Tuesday, December 14, 2010

but then he killed himself

"Only one thing remained reachable, close and secure amid all losses: language. Yes, language. In spite of everything, it remained secure against loss."
~~Paul Celan

Sunday, December 12, 2010

metaphor

Are fears really fears or are they metaphors? Does everything have to stand for something it's not?

Saturday, December 04, 2010

the unconscious mind reveals itself

When I was eleven, I developed a phobia about being buried alive. Freud said that the fear of being buried alive is a distorted desire to return to the womb, but my friend Louise who was schitzophrenic said that obviously it’s the fear of being out of anyone’s reach and beyond their concern.



Tuesday, November 30, 2010

instead of candles

Tonight we went to a vigil to show support for the Muslim community. It was a candlelight vigil, but I didn’t take a candle. I said to Chuck, candles make me feel weak, and he said he knew. Instead of candles, he said, it seemed like we should hold flares.

Sunday, November 28, 2010

Mosque


Last night someone set a fire in the mosque near my house. Just to show that we can target innocent people too, I guess.

Saturday, November 27, 2010

Oregon in the winter


My mother is in Hawaii and my kids are packing for Mexico. Here the winter sky is gray almost every day. It's gray and bleak and we live like people buried beneath plastic, like someone has stretched a plastic tarp over our heads and all we can do is wait for it to stop. My kids don’t mind the weather, but they are packing for Mexico. They are buying shorts and swim suits.

Thursday, October 28, 2010

don't be a hater


Today I was using the Google to look for an old friend named Amos Zook but instead found an account of that massacre of Amish school girls—remember? Little girls were lined up at their blackboard and executed by a man they knew, a man who delivered milk to their families. How could I have forgotten that?  How could such a crime be absorbed and then set aside?

Sunday, October 10, 2010

yes, I'm a hyprocrite.


At the co-op today four people were talking about their droids, which are phones, in case you don’t know, and what their droids could do and their droids and their droids and their droids. I was getting peppercorns for Chicken Abodbo, which I’m going to make this afternoon, and I thought all people ever talk about is their stuff. They fill their conversations and their imaginations and thoughts with all the stuff they have and all the stuff they want. And then I walked away, passing a woman with one of those Haiku purses that I’ve wanted for so long, over a year now, ever since my friend Laurie got one and I thought, I wonder where I can find one are they online as soon as I get home I’m going to do a Google search.

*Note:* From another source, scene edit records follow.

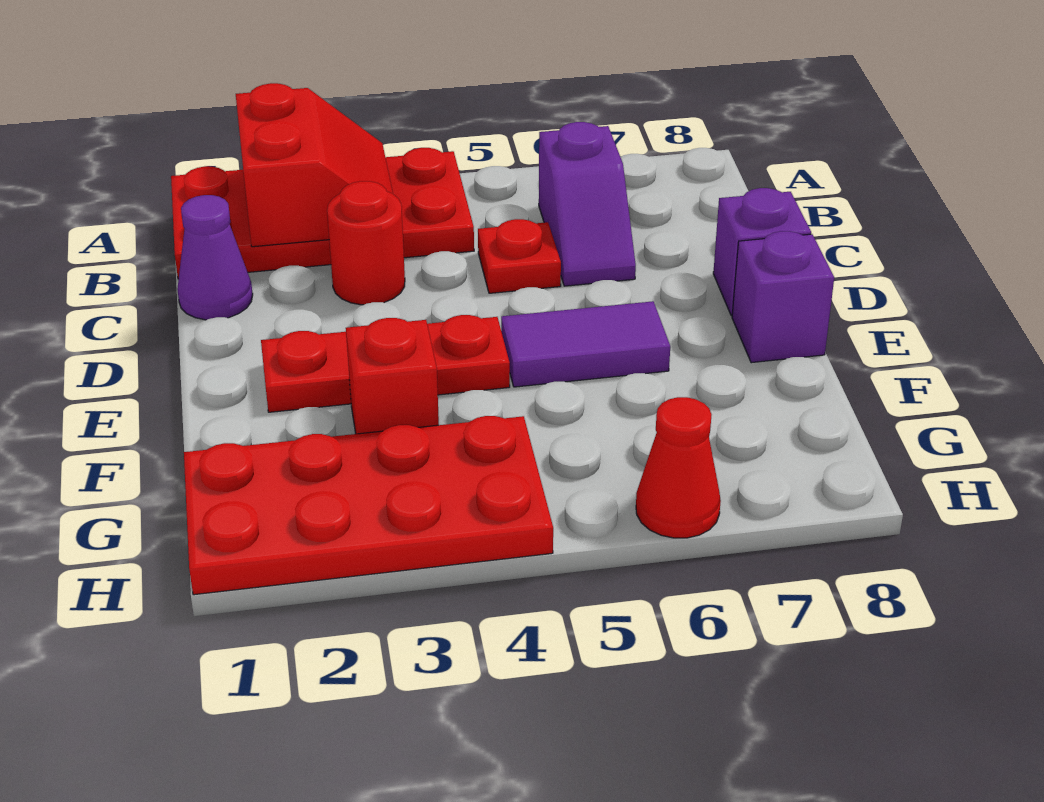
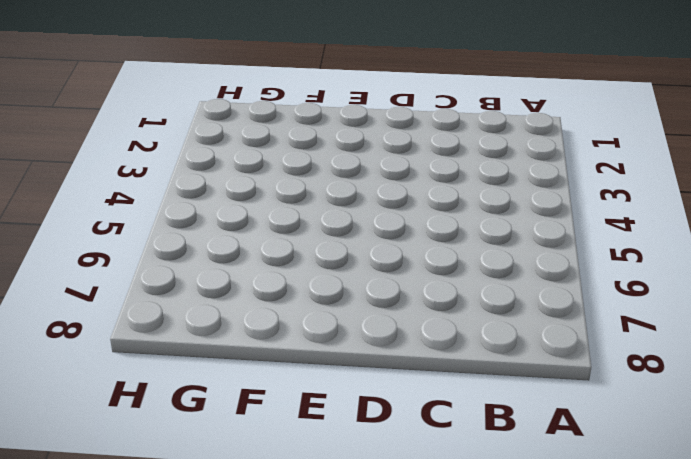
none -> red 2x4 plate [171,148,474,279]
none -> purple 1x2 slope [539,122,636,286]
none -> purple 1x1 cone [177,195,253,320]

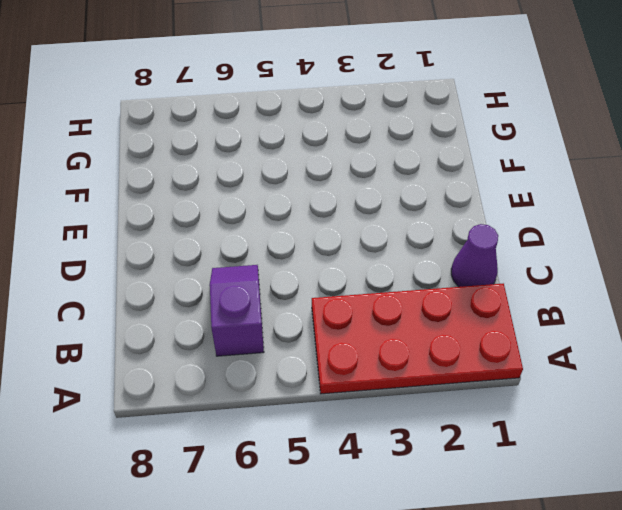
none -> red 1x1 round brick [327,181,405,305]
none -> red 1x1 plate [478,219,561,293]
none -> purple 1x1 brick [713,188,811,316]

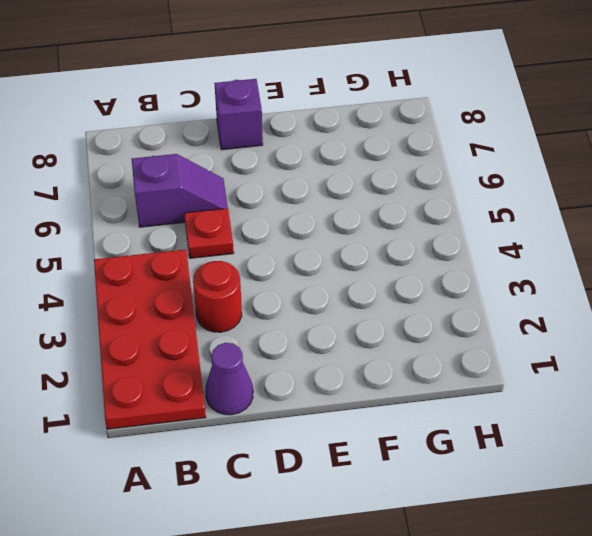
none -> red 1x3 plate [261,315,510,412]
none -> purple 1x2 tile [501,301,670,387]
none -> purple 1x1 brick [732,231,834,363]

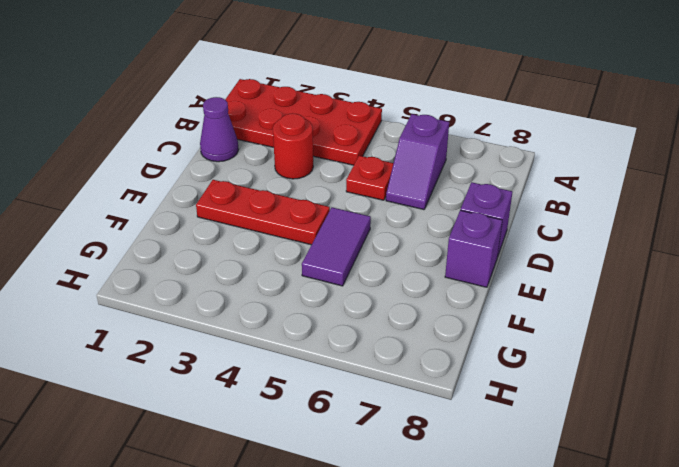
purple 1x2 tile [302,207,371,286] -> purple 1x2 tile turned to [501,301,670,387]
none -> red 1x1 brick [346,318,439,434]
none -> red 2x4 plate [184,416,553,595]
none -> red 1x1 cone [636,397,721,538]

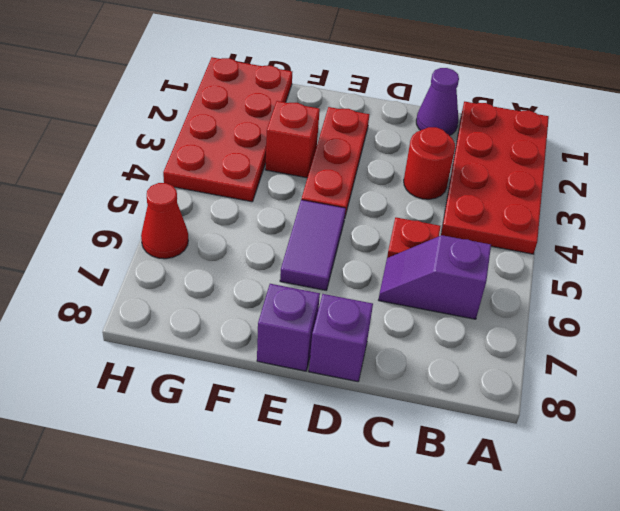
none -> red 2x2 slope [236,83,393,247]

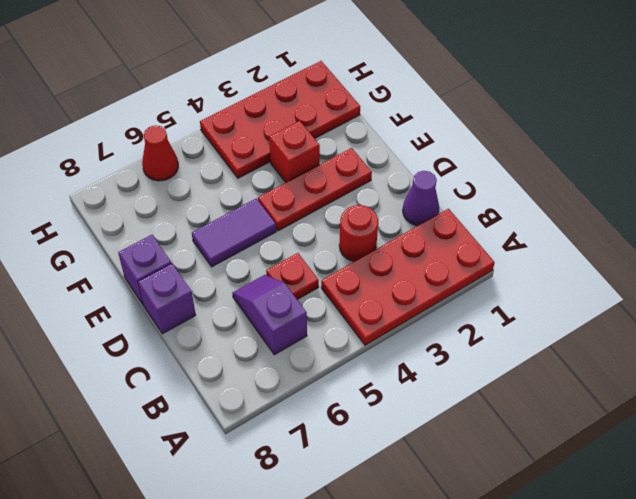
none -> red 2x2 slope [236,83,393,247]

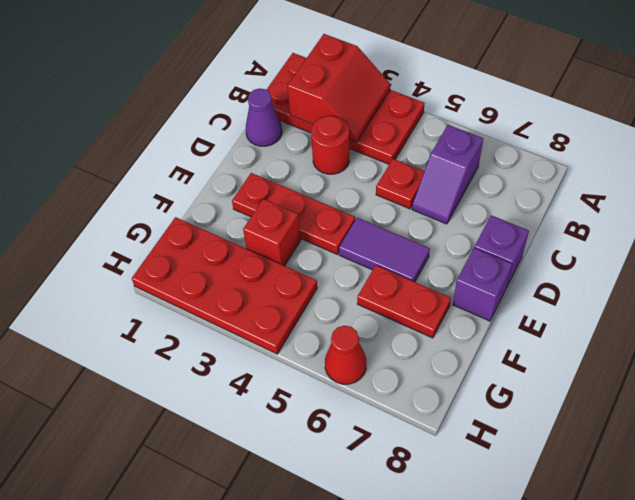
red 1x2 plate [357,265,451,338] -> none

Sunday, September 19, 2010

leave the kids alone


I was in a coffee shop today, reading a chapter about Camus, for my class. I was wondering how I missed the fact that The Plague is an allegory for Fascism, when I noticed a woman and her daughter getting their drinks from the counter.  The little girl was 2 or 3 years old. What do you say? asked the mother.
thank you
They walked past me. What do you say?
excuse me
The mother saw a friend. What do you say?
Hello.
Turn around when you talk to someone.
Minutes later I heard the mother pointing out a woman and child crossing the street. They looked both ways. He held her hand.  We always look both ways. We always hold hands.
And it seemed to me there was some slippery similarity between this well- meaning mother’s moment by moment intrusion into her daughter’s experience and the fascist denial of personal autonomy.

Saturday, September 18, 2010

which is it?

A grim rainy day, harbinger of winter, everyone quiet and morose. Maybe my kids would have a different impression of this day-  I spent it in the library, but they were at a tailgating party.

Tuesday, September 14, 2010

not exactly Pinochet, but you know what I mean


The photographs of Chileans celebrating in the streets after Allende was elected remind me a little of the pictures of people here, after Obama’s election night.  For a moment, goodness triumphed.  And then it changed again. And then it was worse, more stupid and more cruel, than anyone could have imagined.